Inside a controversial auction of Gullah-Geechee homes: ‘This land needs to be protected’
Tax-burdened property owned by the descendants of formerly enslaved people in South Carolina is being sold to hedge funds and developers
On 2 October, in a gymnasium in Beaufort, South Carolina, an auctioneer announced real estate properties that were up for bid. At different points throughout the proceedings, several people rose from their seats and yelled: Heirs' property!" The auctioneer would then clarify for the hundreds of others in attendance - those who had come hoping to buy land - that the property up for bid belonged to descendants of enslaved people, a group known as the Gullah-Geechee. The owners had failed to pay taxes; therefore, their homes and land had been seized by Beaufort county and were up for public sale.

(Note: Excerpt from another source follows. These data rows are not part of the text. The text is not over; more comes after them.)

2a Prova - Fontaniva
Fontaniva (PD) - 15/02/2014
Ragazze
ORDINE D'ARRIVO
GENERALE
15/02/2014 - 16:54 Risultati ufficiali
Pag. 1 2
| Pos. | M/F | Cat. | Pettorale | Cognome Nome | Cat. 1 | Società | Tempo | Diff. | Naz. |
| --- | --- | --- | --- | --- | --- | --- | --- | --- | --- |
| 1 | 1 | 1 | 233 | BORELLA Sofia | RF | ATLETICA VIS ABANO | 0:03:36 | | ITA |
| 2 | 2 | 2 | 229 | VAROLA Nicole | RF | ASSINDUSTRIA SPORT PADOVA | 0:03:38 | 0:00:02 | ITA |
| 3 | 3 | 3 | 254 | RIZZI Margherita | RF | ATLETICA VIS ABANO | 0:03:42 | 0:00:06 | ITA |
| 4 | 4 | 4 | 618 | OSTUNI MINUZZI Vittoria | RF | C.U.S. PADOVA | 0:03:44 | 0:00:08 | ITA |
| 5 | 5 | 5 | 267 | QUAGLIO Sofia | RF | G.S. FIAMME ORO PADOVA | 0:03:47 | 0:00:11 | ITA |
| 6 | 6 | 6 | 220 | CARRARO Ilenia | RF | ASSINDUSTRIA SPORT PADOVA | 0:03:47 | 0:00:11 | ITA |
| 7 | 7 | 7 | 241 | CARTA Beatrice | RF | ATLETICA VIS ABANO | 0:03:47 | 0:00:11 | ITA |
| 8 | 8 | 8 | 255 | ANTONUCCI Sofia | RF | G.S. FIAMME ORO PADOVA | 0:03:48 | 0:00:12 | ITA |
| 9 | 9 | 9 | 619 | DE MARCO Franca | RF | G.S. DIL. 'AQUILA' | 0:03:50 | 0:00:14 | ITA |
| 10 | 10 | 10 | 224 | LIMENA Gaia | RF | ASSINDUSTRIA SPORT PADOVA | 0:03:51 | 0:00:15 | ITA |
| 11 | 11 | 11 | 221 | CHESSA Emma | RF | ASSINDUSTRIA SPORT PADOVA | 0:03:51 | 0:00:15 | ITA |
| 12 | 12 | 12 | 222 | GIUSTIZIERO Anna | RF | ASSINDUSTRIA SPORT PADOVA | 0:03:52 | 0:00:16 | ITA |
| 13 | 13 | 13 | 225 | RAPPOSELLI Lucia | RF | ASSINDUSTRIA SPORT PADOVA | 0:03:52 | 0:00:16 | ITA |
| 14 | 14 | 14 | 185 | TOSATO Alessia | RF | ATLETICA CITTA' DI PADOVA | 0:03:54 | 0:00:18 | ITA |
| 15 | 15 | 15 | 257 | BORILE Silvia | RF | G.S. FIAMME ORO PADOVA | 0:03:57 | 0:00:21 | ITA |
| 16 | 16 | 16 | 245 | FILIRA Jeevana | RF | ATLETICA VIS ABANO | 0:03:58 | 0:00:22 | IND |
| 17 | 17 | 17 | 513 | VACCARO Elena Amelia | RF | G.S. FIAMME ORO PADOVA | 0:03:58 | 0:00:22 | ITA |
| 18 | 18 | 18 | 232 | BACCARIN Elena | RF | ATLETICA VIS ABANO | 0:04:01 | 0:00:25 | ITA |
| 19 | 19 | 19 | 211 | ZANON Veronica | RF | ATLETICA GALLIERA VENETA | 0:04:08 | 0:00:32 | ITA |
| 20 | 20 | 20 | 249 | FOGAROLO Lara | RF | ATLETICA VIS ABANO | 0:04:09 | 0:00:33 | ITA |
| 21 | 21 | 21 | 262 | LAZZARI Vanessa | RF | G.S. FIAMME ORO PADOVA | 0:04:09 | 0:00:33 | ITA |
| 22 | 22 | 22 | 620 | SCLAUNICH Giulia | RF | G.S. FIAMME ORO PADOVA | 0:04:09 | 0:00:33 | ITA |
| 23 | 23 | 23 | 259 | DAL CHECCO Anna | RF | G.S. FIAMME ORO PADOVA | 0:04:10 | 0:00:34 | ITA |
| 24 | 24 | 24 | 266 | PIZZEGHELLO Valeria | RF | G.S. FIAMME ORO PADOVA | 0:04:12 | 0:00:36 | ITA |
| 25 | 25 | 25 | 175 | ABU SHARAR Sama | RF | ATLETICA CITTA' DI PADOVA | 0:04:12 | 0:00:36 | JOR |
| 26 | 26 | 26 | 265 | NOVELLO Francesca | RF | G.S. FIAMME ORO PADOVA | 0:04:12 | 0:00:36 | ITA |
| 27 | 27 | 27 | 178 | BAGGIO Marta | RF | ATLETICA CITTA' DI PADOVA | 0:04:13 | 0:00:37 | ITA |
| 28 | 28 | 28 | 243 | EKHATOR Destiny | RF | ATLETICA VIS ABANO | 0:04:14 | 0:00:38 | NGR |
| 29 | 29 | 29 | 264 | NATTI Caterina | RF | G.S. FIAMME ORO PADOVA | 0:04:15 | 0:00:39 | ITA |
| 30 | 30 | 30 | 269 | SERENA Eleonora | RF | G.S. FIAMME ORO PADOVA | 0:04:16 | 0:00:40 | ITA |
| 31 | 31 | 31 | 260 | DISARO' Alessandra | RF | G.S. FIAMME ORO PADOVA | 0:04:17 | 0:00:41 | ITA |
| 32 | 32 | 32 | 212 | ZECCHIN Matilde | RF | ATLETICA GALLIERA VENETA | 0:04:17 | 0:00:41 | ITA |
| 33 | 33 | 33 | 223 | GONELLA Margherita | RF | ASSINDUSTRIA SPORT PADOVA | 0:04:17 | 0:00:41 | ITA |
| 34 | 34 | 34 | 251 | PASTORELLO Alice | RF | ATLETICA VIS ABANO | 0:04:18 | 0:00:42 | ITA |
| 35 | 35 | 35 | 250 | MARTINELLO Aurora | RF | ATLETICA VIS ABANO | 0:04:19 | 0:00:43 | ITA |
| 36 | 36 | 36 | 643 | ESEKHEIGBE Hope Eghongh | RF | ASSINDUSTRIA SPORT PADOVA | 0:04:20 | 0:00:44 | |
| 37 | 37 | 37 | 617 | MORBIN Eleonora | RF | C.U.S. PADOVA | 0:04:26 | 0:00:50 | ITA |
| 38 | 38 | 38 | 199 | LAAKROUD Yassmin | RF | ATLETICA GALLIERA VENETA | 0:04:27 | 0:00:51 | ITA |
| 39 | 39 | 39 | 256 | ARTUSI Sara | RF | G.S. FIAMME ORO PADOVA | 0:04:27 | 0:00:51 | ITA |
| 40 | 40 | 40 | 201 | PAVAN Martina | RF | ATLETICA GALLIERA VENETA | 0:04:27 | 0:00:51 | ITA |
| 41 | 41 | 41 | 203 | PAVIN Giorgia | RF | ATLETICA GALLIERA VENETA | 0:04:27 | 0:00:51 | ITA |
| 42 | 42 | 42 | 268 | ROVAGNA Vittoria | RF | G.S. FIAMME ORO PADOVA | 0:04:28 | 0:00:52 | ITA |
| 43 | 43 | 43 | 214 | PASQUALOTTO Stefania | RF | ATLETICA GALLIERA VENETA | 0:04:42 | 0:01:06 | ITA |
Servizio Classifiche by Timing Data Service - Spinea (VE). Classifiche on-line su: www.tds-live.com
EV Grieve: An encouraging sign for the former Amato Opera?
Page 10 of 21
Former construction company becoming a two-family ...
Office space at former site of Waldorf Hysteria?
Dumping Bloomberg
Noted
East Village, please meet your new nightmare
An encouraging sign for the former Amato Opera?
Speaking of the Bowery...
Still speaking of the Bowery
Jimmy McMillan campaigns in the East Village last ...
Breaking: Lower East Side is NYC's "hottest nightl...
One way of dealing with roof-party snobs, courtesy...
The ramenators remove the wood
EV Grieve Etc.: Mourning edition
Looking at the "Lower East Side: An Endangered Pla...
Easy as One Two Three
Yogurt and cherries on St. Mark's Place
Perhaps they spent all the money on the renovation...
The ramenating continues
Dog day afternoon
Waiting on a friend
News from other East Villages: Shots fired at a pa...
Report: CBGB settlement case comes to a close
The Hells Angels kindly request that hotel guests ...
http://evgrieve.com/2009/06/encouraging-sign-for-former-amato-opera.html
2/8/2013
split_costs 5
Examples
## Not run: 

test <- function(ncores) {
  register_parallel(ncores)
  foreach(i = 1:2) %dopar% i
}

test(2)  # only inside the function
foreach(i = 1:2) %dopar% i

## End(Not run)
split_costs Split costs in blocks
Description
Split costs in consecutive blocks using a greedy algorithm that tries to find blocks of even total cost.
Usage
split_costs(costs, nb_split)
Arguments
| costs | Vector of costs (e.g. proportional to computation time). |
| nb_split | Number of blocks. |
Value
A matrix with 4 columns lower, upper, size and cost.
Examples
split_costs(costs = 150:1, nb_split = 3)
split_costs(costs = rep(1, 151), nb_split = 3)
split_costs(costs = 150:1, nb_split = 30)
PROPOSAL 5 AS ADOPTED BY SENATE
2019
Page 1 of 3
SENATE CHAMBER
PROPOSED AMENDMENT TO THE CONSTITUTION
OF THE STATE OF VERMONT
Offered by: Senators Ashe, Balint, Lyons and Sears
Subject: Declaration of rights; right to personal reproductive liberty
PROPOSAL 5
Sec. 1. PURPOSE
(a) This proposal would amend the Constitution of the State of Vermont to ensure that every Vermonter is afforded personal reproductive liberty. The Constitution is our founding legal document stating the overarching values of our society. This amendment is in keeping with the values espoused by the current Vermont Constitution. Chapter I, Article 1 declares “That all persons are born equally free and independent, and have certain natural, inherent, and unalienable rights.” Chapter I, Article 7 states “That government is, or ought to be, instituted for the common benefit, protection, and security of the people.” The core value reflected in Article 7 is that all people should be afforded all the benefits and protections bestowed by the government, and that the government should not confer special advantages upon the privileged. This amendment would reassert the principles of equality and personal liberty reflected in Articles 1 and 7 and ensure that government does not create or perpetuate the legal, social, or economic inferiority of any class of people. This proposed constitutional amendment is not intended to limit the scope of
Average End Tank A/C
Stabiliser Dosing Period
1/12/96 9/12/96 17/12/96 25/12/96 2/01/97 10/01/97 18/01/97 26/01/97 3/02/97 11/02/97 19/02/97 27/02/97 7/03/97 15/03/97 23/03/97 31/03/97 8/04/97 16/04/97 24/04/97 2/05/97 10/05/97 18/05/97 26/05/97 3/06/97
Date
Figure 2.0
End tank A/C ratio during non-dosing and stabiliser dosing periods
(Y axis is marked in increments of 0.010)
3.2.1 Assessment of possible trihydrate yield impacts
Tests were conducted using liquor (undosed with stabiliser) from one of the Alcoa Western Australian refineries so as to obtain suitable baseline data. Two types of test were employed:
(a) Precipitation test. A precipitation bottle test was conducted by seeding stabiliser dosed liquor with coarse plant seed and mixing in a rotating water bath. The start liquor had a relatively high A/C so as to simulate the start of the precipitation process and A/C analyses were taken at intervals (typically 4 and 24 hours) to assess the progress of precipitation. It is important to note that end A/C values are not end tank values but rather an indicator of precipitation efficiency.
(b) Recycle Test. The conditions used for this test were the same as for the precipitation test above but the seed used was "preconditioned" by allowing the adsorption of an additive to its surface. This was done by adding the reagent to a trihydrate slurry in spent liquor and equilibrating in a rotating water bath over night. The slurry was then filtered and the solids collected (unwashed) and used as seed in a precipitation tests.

The custom at these delinquent tax sales in Beaufort is to abstain from bidding on Gullah land, the aforementioned heirs' property". Across the low country, land once owned by formerly enslaved people and their descendants is being lost rapidly to development. With that land loss comes the degradation of Gullah culture, which once flourished in places like Beaufort, Hilton Head and other islands off the eastern coast of the US. As a means to help preserve Gullah land from this tide of coastal development, officials in Beaufort county allow heirs, as the descendants are called, to claim their land when it comes up for bid at auction. The hope, in explaining to attendees that the county's practice is deference to the owners, is that would-be bidders will respect the custom and not make offers on the historic land.